When 21 people so far have been convicted under the Hunting Act, with two recently pleading guilty to a charge of illegal fox hunting, and an Early Day Motion has been put before Parliament concerning the widespread breaches of the Act and calling for tougher action to enforce it, can the Countryside Alliance expect live animal hunting to survive?

They claim that almost 6,000 people attended the Avon Vale Hunt's Boxing Day meet, but in a county with a population of 564,000 or more, this is hardly significant.

The majority of the population supports the Hunting Act, which extends the legislation of the past 174 years banning infliction of suffering or animals for sport.
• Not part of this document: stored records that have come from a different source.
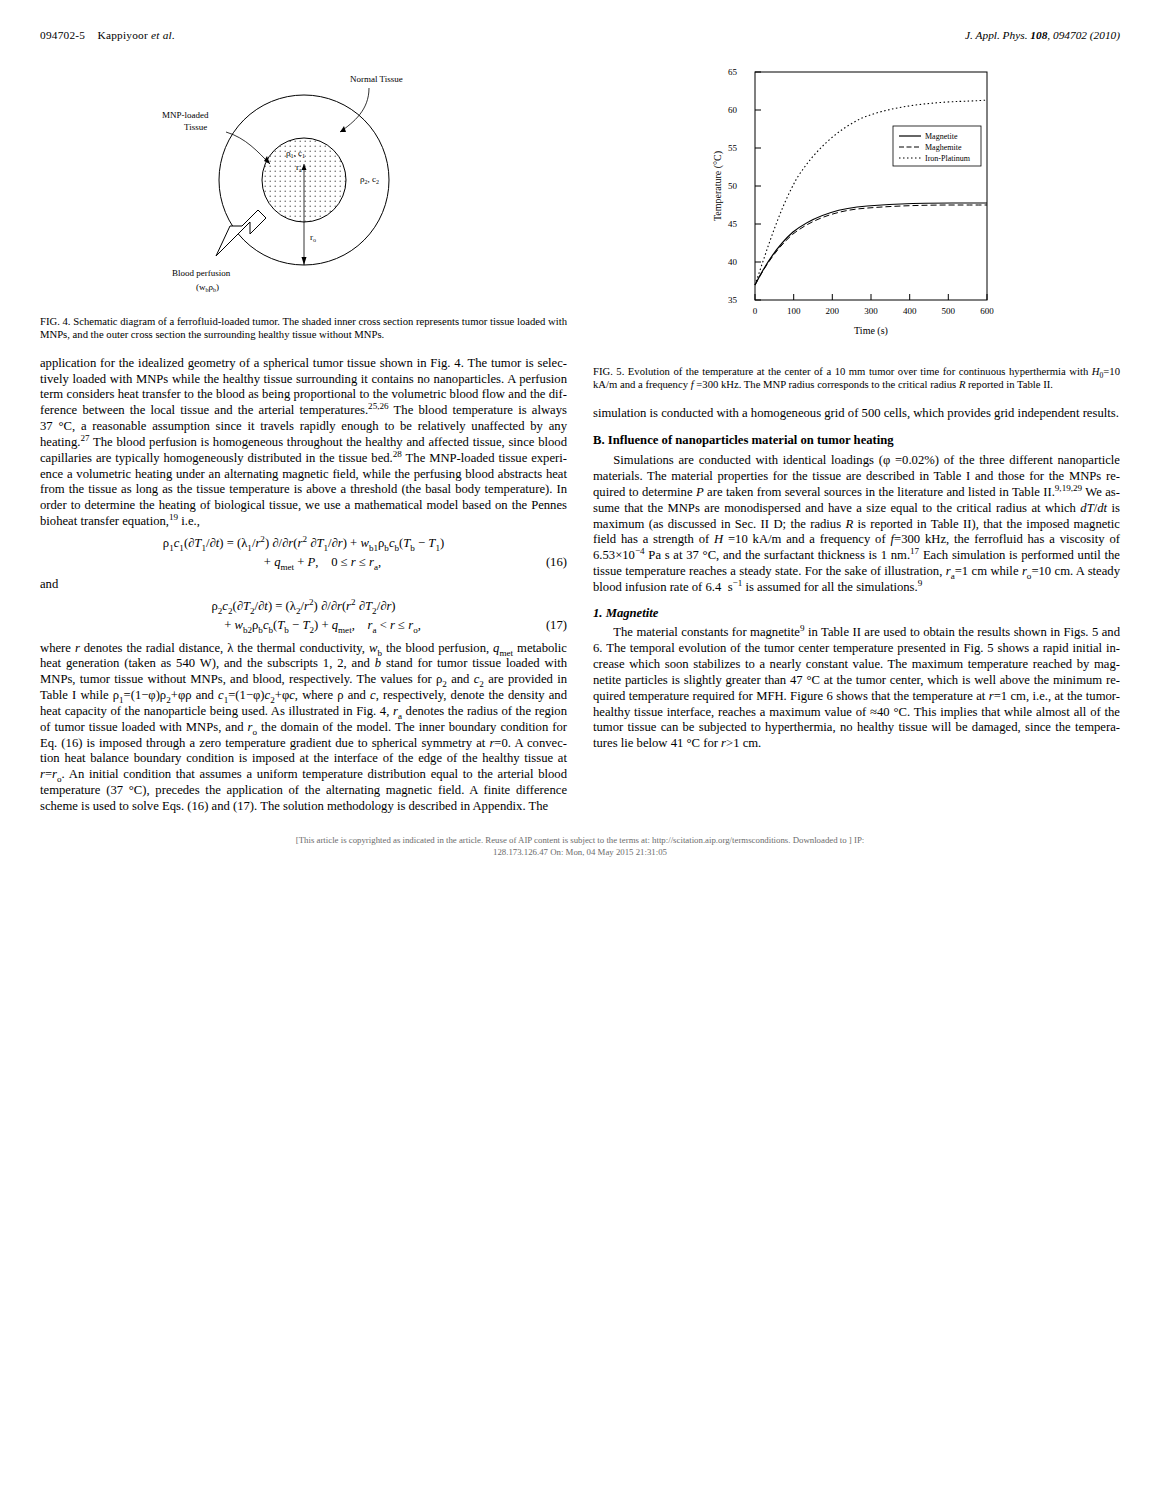094702-5 Kappiyoor et al.
J. Appl. Phys. 108, 094702 (2010)
Normal Tissue MNP-loaded Tissue ρ1, c1 ra ρ2, c2 ro Blood perfusion (wbρb)
FIG. 4. Schematic diagram of a ferrofluid-loaded tumor. The shaded inner cross section represents tumor tissue loaded with MNPs, and the outer cross section the surrounding healthy tissue without MNPs.
application for the idealized geometry of a spherical tumor tissue shown in Fig. 4. The tumor is selectively loaded with MNPs while the healthy tissue surrounding it contains no nanoparticles. A perfusion term considers heat transfer to the blood as being proportional to the volumetric blood flow and the difference between the local tissue and the arterial temperatures.25,26 The blood temperature is always 37 °C, a reasonable assumption since it travels rapidly enough to be relatively unaffected by any heating.27 The blood perfusion is homogeneous throughout the healthy and affected tissue, since blood capillaries are typically homogeneously distributed in the tissue bed.28 The MNP-loaded tissue experience a volumetric heating under an alternating magnetic field, while the perfusing blood abstracts heat from the tissue as long as the tissue temperature is above a threshold (the basal body temperature). In order to determine the heating of biological tissue, we use a mathematical model based on the Pennes bioheat transfer equation,19 i.e.,
ρ1c1(∂T1/∂t) = (λ1/r2) ∂/∂r(r2 ∂T1/∂r) + wb1ρbcb(Tb − T1)
+ qmet + P, 0 ≤ r ≤ ra,
(16)
and
ρ2c2(∂T2/∂t) = (λ2/r2) ∂/∂r(r2 ∂T2/∂r)
+ wb2ρbcb(Tb − T2) + qmet, ra < r ≤ ro,
(17)
where r denotes the radial distance, λ the thermal conductivity, wb the blood perfusion, qmet metabolic heat generation (taken as 540 W), and the subscripts 1, 2, and b stand for tumor tissue loaded with MNPs, tumor tissue without MNPs, and blood, respectively. The values for ρ2 and c2 are provided in Table I while ρ1=(1−φ)ρ2+φρ and c1=(1−φ)c2+φc, where ρ and c, respectively, denote the density and heat capacity of the nanoparticle being used. As illustrated in Fig. 4, ra denotes the radius of the region of tumor tissue loaded with MNPs, and ro the domain of the model. The inner boundary condition for Eq. (16) is imposed through a zero temperature gradient due to spherical symmetry at r=0. A convection heat balance boundary condition is imposed at the interface of the edge of the healthy tissue at r=ro. An initial condition that assumes a uniform temperature distribution equal to the arterial blood temperature (37 °C), precedes the application of the alternating magnetic field. A finite difference scheme is used to solve Eqs. (16) and (17). The solution methodology is described in Appendix. The
35 40 45 50 55 60 65 0 100 200 300 400 500 600 Time (s) Temperature (°C) Magnetite Maghemite Iron-Platinum
FIG. 5. Evolution of the temperature at the center of a 10 mm tumor over time for continuous hyperthermia with H0=10 kA/m and a frequency f =300 kHz. The MNP radius corresponds to the critical radius R reported in Table II.
simulation is conducted with a homogeneous grid of 500 cells, which provides grid independent results.
B. Influence of nanoparticles material on tumor heating
Simulations are conducted with identical loadings (φ =0.02%) of the three different nanoparticle materials. The material properties for the tissue are described in Table I and those for the MNPs required to determine P are taken from several sources in the literature and listed in Table II.9,19,29 We assume that the MNPs are monodispersed and have a size equal to the critical radius at which dT/dt is maximum (as discussed in Sec. II D; the radius R is reported in Table II), that the imposed magnetic field has a strength of H =10 kA/m and a frequency of f=300 kHz, the ferrofluid has a viscosity of 6.53×10−4 Pa s at 37 °C, and the surfactant thickness is 1 nm.17 Each simulation is performed until the tissue temperature reaches a steady state. For the sake of illustration, ra=1 cm while ro=10 cm. A steady blood infusion rate of 6.4 s−1 is assumed for all the simulations.9
1. Magnetite
The material constants for magnetite9 in Table II are used to obtain the results shown in Figs. 5 and 6. The temporal evolution of the tumor center temperature presented in Fig. 5 shows a rapid initial increase which soon stabilizes to a nearly constant value. The maximum temperature reached by magnetite particles is slightly greater than 47 °C at the tumor center, which is well above the minimum required temperature required for MFH. Figure 6 shows that the temperature at r=1 cm, i.e., at the tumor-healthy tissue interface, reaches a maximum value of ≈40 °C. This implies that while almost all of the tumor tissue can be subjected to hyperthermia, no healthy tissue will be damaged, since the temperatures lie below 41 °C for r>1 cm.
[This article is copyrighted as indicated in the article. Reuse of AIP content is subject to the terms at: http://scitation.aip.org/termsconditions. Downloaded to ] IP:
128.173.126.47 On: Mon, 04 May 2015 21:31:05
This October, two Avon Vale Hunt staff were convicted of theft of a video camera from a monitor, who had started filming what she reasonably believed to be hounds hunting illegally through scrubland. Since then, the judgement in the Minehead Harriers case has made it clear that claiming to trail hunt and allowing hounds to chase a wild animal is an offence.

Accidental hunting is preventable, with the hunt staff either not keeping the hounds under control, or not calling them off when they start on a fox turning up. More thorough monitoring, with records kept of the frequency of accidents and more thorough policing and case preparations is likely to produce more prosecutions, making the random trailing of fox body fluid where foxes are likely to be put up legally questionable.

In Cheshire this Boxing Day, the Cheshire Forest Foxhounds meet attracted 50 riders and the Mid Cheshire Farmers Drag Hunt attracted 140. Clearly, the hunting down of an animal is not necessary from the point of view of most who hunt to ride. If the foxhound packs are accepted by the rural community, why does Wiltshire have a thriving League Against Cruel Sports support group?